Explore The Southwest
Although almost five million people visit GRAND CANYON NATIONAL PARK every year, the canyon itself remains beyond the grasp of the human imagination. No photograph, no statistics, can prepare you for such vastness. At more than one mile deep, it’s an inconceivable abyss; varying between four and eighteen miles wide, it’s an endless expanse of bewildering shapes and colours, glaring desert brightness and impenetrable shadow, stark promontories and soaring sandstone pinnacles. Somehow it’s so impassive, so remote – you could never call it a disappointment, but at the same time many visitors are left feeling peculiarly flat. In a sense, none of the available activities can quite live up to that first stunning sight of the chasm. The overlooks along the rim all offer views that shift unceasingly from dawn to sunset; you can hike down into the depths on foot or by mule, hover above in a helicopter or raft through the whitewater rapids of the river itself; you can spend a night at Phantom Ranch on the canyon floor or swim in the waterfalls of the idyllic Havasupai Reservation. And yet that distance always remains – the Grand Canyon stands apart.
The vast majority of visitors come to the South Rim – it’s much easier to get to, it holds far more facilities (mainly at Grand Canyon Village) and it’s open year round. There is another lodge and campground at the North Rim, which by virtue of its isolation can be a lot more evocative, but at one thousand feet higher it is usually closed by snow from mid-October until May. Few people visit both rims; to get from one to the other demands either a tough two-day hike down one side of the canyon and up the other or a 215-mile drive by road.
-
Geology and history of the canyon
Geology and history of the canyon
Layer upon layer of different rocks, readily distinguished by colour and each with its own fossil record, recede down into the Grand Canyon and back through time. Although the strata at the riverbed are, at almost two billion years old, among the oldest exposed rocks on earth, however, the canyon itself has only formed in the last six million years, Experts cannot agree quite how that has happened, because the Colorado actually cuts through the heart of an enormous hill (known to Native Americans as the Kaibab, “the mountain with no peak”).

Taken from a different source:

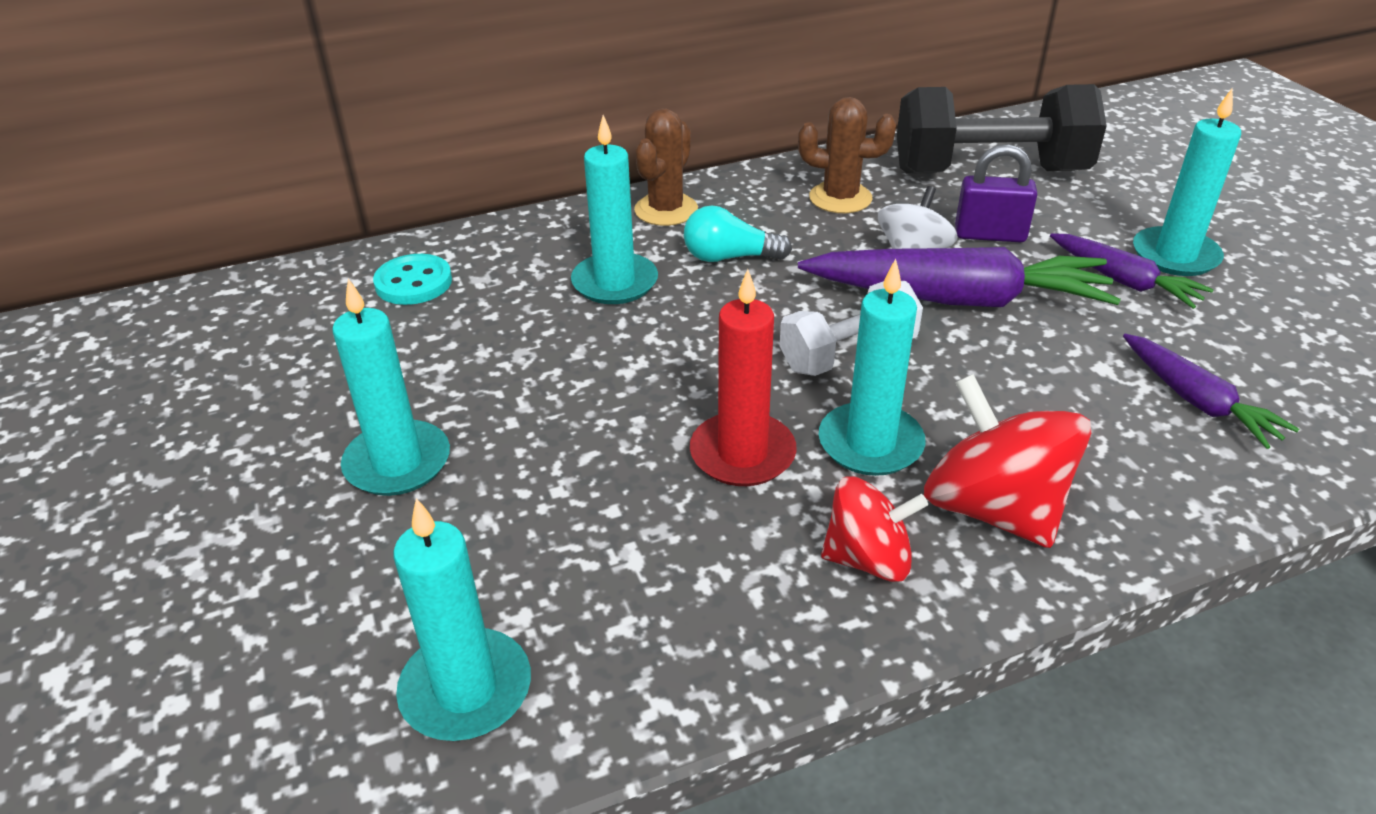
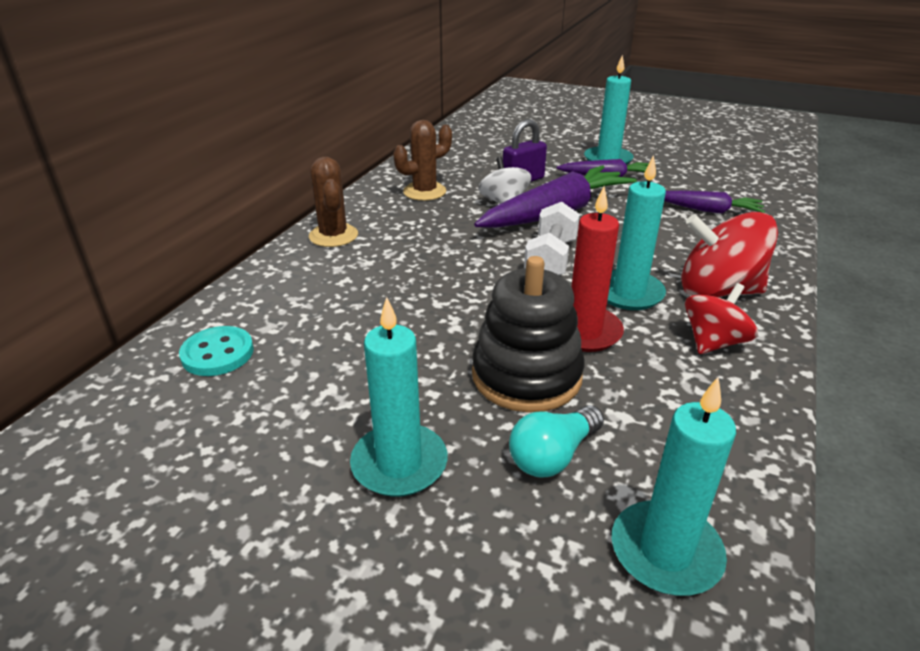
camera: 45 degrees left, 5 degrees down
turquoise candle [571,115,658,304] -> none
turquoise light bulb [684,206,792,262] -> turquoise light bulb moved to [509,405,604,478]
black dumbbell [897,84,1107,174] -> none
none -> black stacking toy [472,256,585,413]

The canyon’s fantastic sandstone and limestone formations were not literally carved by the river, however; they’re the result of erosion by wind and extreme cycles of heat and cold. These features were named – Brahma Temple, Vishnu Temple and so on – by Clarence Dutton, who wrote the first Geological Survey report on the canyon in 1881.
While it may look forbidding, the Grand Canyon is not a dead place. All sorts of desert wildlife survive here – sheep and rabbits, eagles and vultures, mountain lions and, of course, spiders, scorpions and snakes. Humans have never been present on any great scale, but signs have been found of habitation as early as 2000 BC and the Ancestral Puebloans were certainly here later on. A party of Spaniards passed through in 1540 and a Father Garcés spent some time with the Havasupai in 1776, but John Wesley Powell’s expeditions along the fearsome uncharted waters of the Colorado in 1869 and 1871–72 really brought the canyon to public attention. Entrepreneurs made a few abortive attempts to mine different areas, then realized that facilities for tourism were a far more lucrative investment. With the exception of the Native American reservations, the Grand Canyon is now run exclusively for the benefit of visitors, although as recently as 1963 there were proposals to dam the Colorado and flood 150 miles of the Canyon and the Glen Canyon dam has seriously affected the ecology downstream.